Problem description:
Set down, exactly as they stand, the lines from the one containing "App crashed when load comment, label: v1.2" through the last line of the records below, leaving every picture out.

◆ ◆ ◆

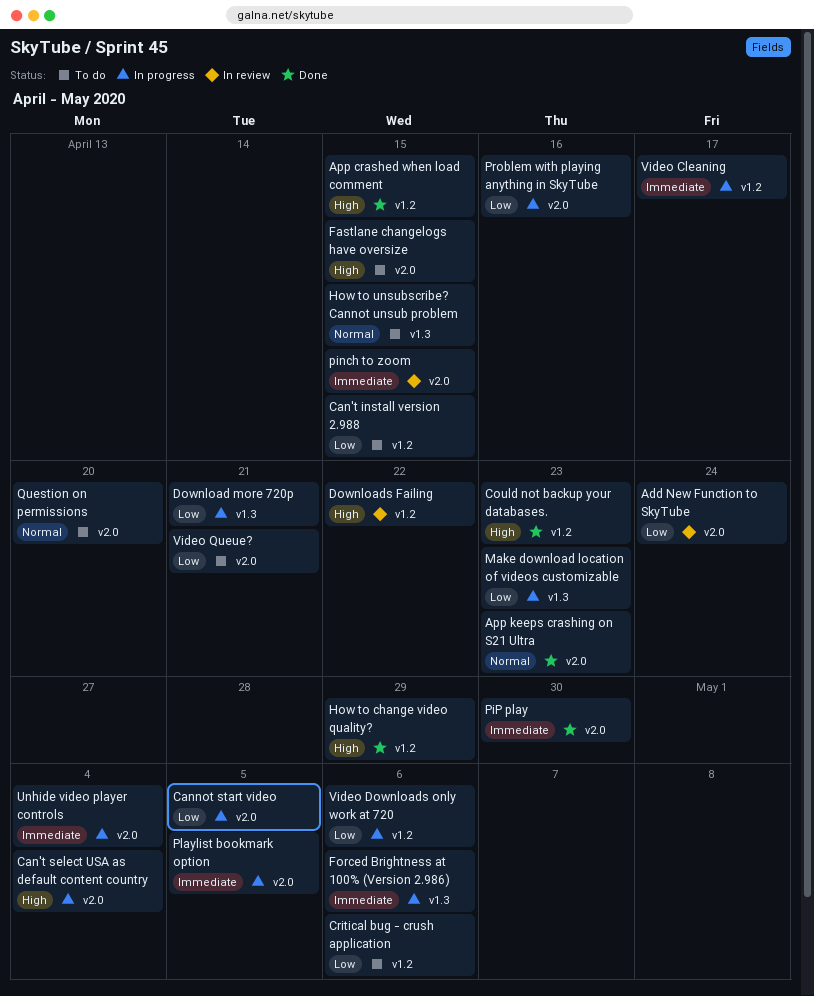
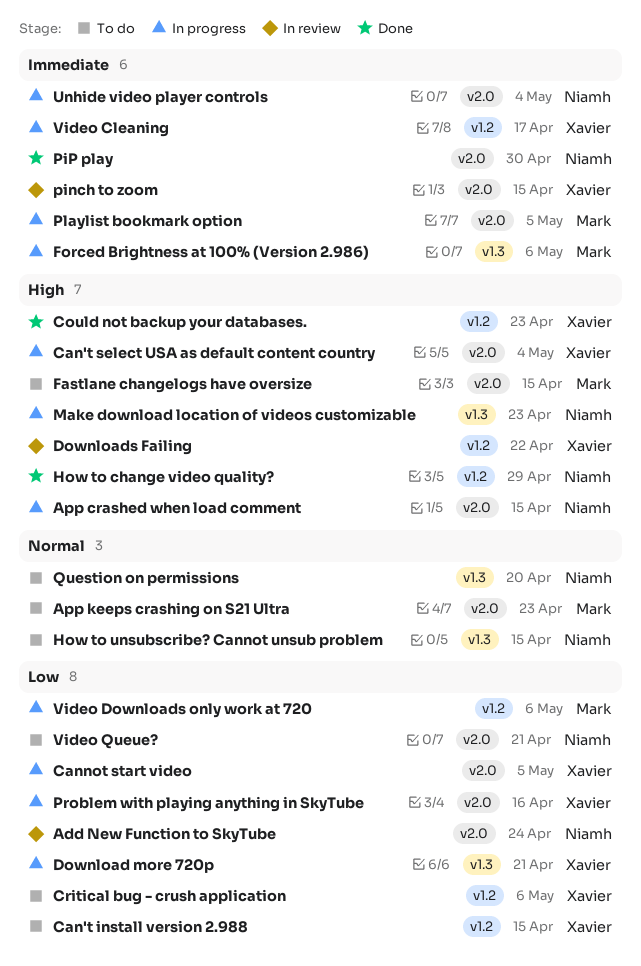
App crashed when load comment, status: Done -> In progress
App crashed when load comment, label: v1.2 -> v2.0
App keeps crashing on S21 Ultra, status: Done -> To do
Make download location of videos customizable, priority: Low -> High
Question on permissions, label: v2.0 -> v1.3

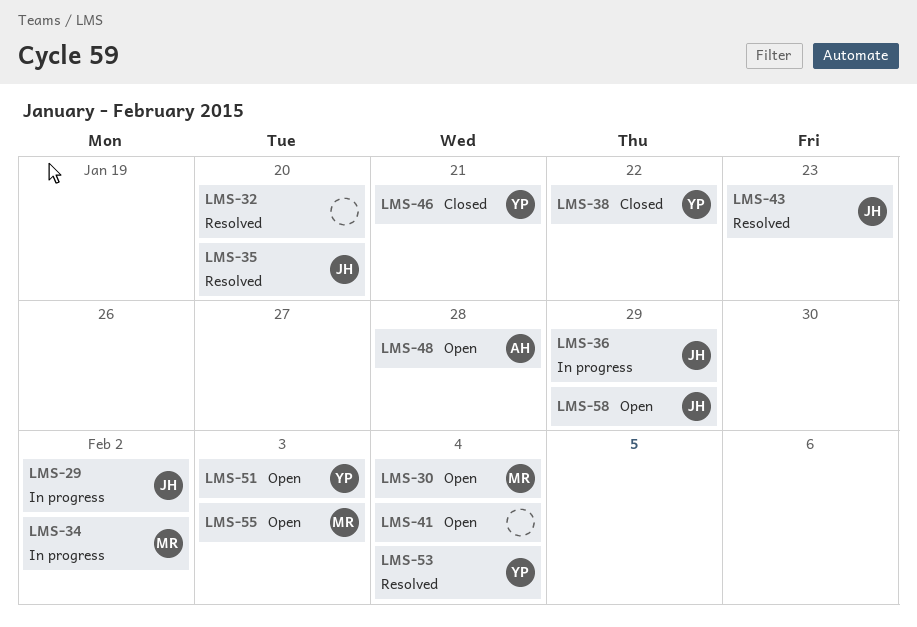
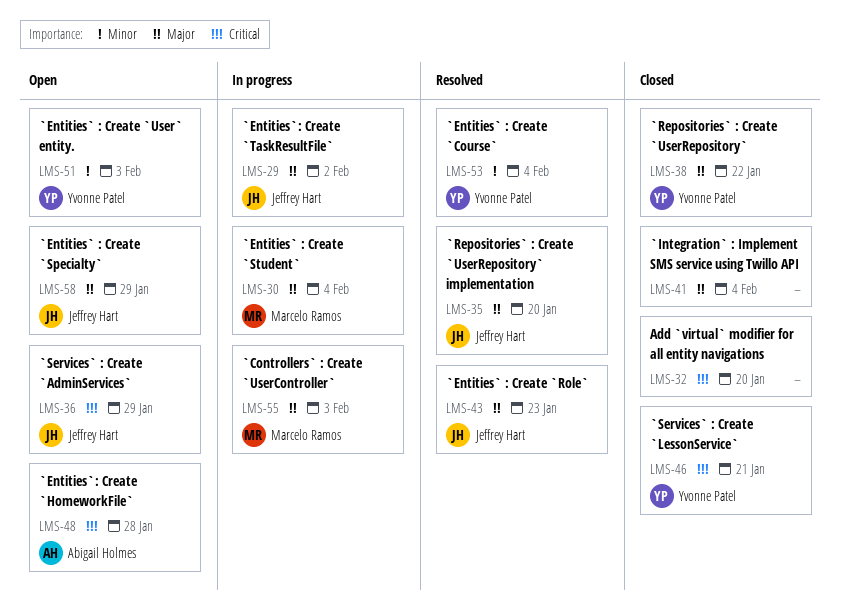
LMS-30, status: Open -> In progress
LMS-32, status: Resolved -> Closed
LMS-34: present -> none
LMS-36, status: In progress -> Open
LMS-41, status: Open -> Closed
LMS-55, status: Open -> In progress

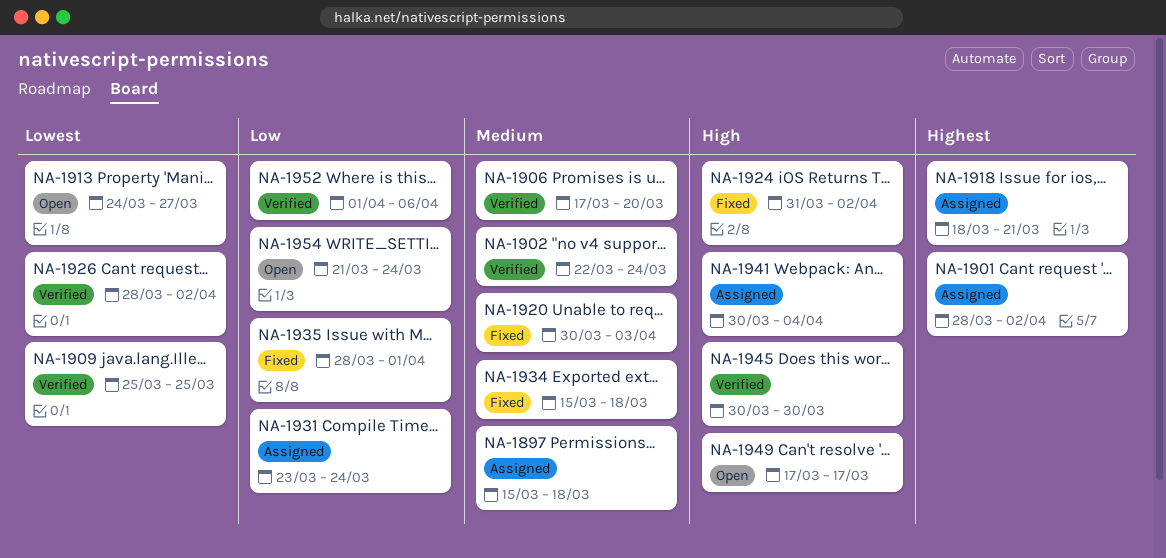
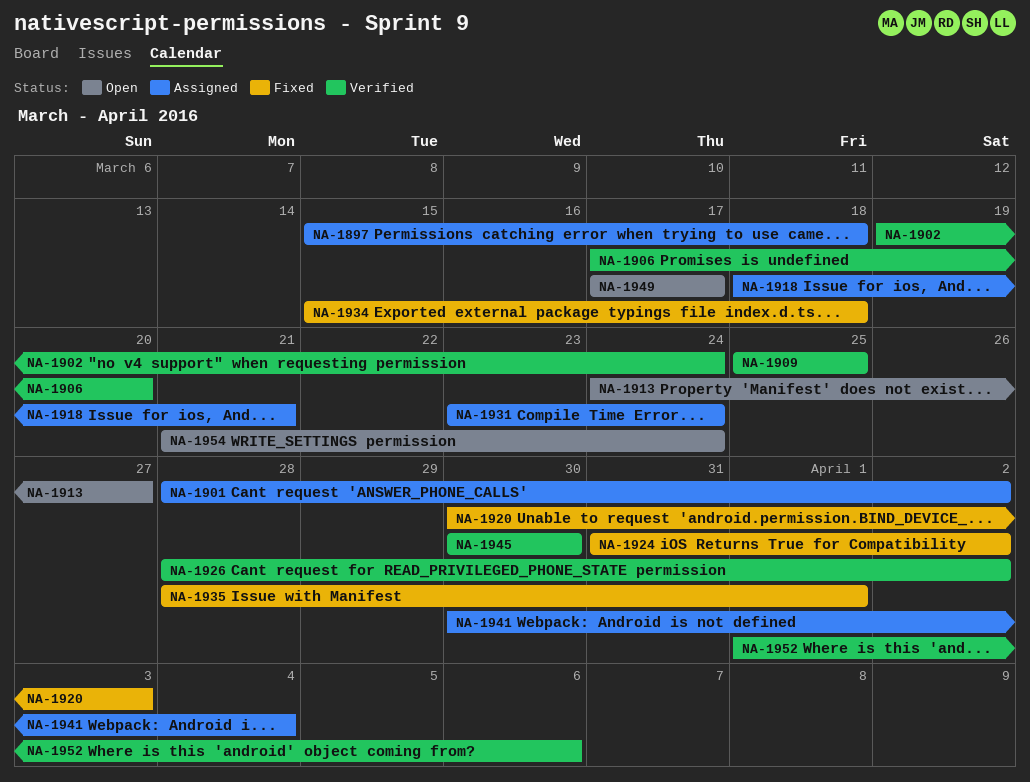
NA-1902, start: Mar 22 -> Mar 19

◆ ◆ ◆

Response area:
App crashed when load comment, label: v1.2 -> v2.0
App keeps crashing on S21 Ultra, status: Done -> To do
Make download location of videos customizable, priority: Low -> High
Question on permissions, label: v2.0 -> v1.3

LMS-30, status: Open -> In progress
LMS-32, status: Resolved -> Closed
LMS-34: present -> none
LMS-36, status: In progress -> Open
LMS-41, status: Open -> Closed
LMS-55, status: Open -> In progress

NA-1902, start: Mar 22 -> Mar 19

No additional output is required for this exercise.